_Sélection_
L’an dernier, les prises de commande étrangères s’étaient élevées à 4,9 milliards d’€uros, contre 8,3 milliards d’€uros en 2019 : trou d’air. Notre meilleur client – incidemment en guerre contre son voisin yéménite – reste l’Arabie saoudite, pour un montant de 704 millions d’euros. Viennent ensuite les Etats-Unis, pour lesquels les firmes françaises sous-traitent des composants (433,6 millions d’euros), puis le Maroc (425,9 millions d’euros)… Tiens donc ! Les produits français iraient-ils se balader au Sahara occidental ? Israël, dont les missiles intègrent des modules made in France (on en a récupéré à Gaza), ne figure pas en position éminente. Il est vrai que ses circuits d’approvisionnement peut aussi bien passer par les Etats Unis.

_Données disponibles_
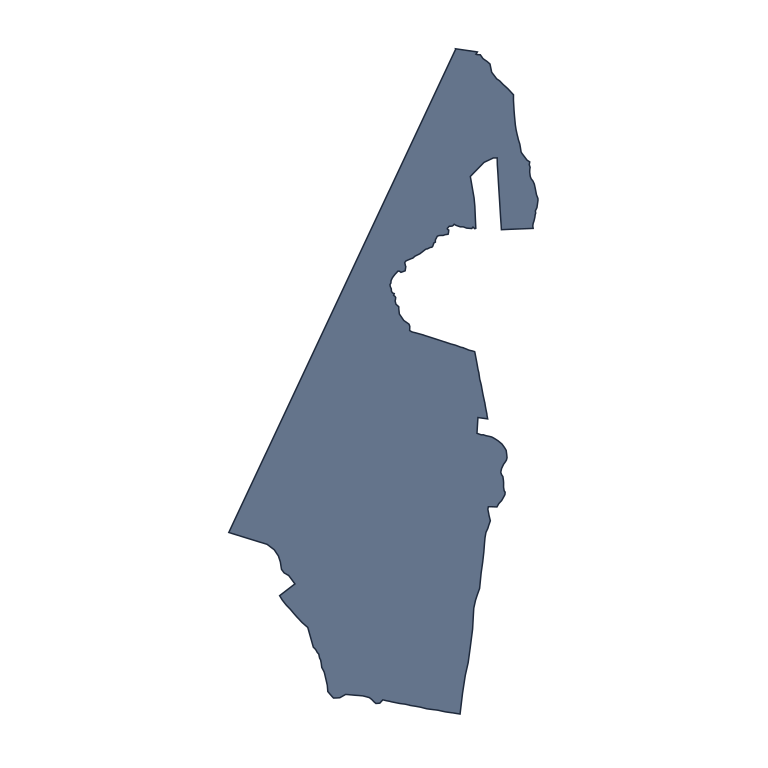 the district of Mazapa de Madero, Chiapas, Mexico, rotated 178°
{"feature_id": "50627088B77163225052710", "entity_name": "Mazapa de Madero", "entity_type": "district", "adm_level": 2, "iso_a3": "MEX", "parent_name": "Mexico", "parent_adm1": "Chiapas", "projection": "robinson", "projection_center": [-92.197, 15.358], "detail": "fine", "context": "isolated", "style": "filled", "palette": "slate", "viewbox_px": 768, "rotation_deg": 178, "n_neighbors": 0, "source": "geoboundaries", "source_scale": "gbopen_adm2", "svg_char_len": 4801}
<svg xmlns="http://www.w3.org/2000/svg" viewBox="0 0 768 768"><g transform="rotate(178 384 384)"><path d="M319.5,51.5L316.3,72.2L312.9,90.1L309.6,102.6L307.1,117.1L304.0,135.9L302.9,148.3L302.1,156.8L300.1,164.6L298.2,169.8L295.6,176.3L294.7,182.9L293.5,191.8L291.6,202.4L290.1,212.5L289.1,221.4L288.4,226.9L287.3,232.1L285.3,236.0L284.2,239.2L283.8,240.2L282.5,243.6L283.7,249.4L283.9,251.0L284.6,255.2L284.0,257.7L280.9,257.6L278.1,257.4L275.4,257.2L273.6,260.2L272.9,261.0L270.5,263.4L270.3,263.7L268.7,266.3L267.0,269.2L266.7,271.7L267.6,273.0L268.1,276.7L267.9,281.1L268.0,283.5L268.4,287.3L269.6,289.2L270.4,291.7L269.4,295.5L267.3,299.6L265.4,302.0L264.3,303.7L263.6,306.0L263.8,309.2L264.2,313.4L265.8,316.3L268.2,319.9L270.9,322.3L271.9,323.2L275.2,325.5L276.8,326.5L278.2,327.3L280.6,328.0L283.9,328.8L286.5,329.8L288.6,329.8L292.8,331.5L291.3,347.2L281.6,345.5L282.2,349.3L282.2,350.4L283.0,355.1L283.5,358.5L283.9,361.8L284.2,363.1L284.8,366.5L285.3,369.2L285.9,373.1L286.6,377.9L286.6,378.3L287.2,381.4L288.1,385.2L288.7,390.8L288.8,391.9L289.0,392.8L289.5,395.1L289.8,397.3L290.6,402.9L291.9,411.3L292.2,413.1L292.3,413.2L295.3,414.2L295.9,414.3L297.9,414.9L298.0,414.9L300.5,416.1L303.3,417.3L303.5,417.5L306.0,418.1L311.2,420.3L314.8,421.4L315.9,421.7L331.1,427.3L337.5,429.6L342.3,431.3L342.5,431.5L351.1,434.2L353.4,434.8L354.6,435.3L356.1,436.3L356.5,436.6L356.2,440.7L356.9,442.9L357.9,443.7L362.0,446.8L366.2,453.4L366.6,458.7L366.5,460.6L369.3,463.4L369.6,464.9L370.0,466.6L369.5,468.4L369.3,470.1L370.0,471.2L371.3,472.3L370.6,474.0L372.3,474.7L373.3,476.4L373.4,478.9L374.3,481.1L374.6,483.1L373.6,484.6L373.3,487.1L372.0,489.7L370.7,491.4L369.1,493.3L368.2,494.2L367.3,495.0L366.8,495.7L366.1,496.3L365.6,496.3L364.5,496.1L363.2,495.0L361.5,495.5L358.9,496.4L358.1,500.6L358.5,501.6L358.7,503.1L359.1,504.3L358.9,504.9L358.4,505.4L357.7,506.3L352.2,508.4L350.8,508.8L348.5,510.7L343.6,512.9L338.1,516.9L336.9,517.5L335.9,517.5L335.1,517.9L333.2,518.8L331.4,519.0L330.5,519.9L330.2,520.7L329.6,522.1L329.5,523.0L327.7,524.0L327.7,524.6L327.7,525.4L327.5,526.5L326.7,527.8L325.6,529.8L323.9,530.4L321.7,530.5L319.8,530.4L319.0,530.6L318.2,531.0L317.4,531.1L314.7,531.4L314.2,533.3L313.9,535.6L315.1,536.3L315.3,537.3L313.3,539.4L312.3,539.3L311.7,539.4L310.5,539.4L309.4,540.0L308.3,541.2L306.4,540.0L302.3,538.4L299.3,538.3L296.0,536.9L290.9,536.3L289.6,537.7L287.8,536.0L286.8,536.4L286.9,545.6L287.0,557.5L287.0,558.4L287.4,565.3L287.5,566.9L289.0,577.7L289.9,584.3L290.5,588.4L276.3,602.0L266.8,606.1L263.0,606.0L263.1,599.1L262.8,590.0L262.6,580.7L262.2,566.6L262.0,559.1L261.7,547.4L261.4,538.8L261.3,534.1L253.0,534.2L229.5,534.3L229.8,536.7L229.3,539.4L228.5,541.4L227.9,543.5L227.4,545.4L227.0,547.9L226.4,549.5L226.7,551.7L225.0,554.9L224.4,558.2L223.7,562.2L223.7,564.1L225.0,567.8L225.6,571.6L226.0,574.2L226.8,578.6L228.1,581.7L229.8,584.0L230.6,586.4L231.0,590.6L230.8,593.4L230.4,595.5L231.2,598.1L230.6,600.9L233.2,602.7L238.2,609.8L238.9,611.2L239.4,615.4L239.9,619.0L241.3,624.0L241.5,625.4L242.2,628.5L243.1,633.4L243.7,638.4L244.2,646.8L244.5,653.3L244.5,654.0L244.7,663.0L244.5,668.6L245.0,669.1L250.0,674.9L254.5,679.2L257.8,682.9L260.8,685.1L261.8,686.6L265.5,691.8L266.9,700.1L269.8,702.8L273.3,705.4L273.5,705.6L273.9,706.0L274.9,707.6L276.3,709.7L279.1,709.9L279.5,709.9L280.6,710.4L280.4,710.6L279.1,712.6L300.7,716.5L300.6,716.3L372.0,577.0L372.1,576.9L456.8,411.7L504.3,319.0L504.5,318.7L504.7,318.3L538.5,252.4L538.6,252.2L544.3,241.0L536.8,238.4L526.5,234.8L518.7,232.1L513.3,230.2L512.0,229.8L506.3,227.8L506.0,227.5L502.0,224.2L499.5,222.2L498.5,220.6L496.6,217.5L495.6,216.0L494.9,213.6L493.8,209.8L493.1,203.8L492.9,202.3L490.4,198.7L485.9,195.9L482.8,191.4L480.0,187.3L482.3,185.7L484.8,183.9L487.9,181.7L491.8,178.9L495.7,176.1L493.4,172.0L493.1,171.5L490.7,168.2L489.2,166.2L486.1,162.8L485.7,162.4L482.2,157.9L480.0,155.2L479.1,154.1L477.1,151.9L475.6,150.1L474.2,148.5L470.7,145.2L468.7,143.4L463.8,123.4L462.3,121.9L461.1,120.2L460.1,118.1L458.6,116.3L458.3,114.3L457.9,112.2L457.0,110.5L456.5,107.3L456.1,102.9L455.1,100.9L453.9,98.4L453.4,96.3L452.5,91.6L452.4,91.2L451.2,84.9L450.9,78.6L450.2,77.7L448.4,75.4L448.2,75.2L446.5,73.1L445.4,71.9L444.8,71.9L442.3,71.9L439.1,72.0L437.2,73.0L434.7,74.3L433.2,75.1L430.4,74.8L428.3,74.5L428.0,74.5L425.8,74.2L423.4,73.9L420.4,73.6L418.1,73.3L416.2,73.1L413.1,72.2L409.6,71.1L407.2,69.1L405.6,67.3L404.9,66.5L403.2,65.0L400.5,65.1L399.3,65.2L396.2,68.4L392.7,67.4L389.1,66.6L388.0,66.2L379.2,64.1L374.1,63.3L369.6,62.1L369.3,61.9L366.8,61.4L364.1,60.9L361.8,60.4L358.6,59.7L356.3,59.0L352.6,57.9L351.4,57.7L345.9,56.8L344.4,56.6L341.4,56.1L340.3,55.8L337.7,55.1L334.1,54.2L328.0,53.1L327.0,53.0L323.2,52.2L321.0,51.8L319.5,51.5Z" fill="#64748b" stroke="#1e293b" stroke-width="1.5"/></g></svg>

_Exercices_
**A)** D'après la sélection, à combien s'élevaient les prises de commande étrangères en 2019 ?
**B)** Recopiez dans la sélection tout le passage qui va de « L’an dernier, les » jusqu'à « les Etats Unis. ».
Appuyez-vous uniquement sur la sélection.

_Résultats finaux_
**A)** 8,3 milliards d'euros.

**B)**
L’an dernier, les prises de commande étrangères s’étaient élevées à 4,9 milliards d’€uros, contre 8,3 milliards d’€uros en 2019 : trou d’air. Notre meilleur client – incidemment en guerre contre son voisin yéménite – reste l’Arabie saoudite, pour un montant de 704 millions d’euros. Viennent ensuite les Etats-Unis, pour lesquels les firmes françaises sous-traitent des composants (433,6 millions d’euros), puis le Maroc (425,9 millions d’euros)… Tiens donc ! Les produits français iraient-ils se balader au Sahara occidental ? Israël, dont les missiles intègrent des modules made in France (on en a récupéré à Gaza), ne figure pas en position éminente. Il est vrai que ses circuits d’approvisionnement peut aussi bien passer par les Etats Unis.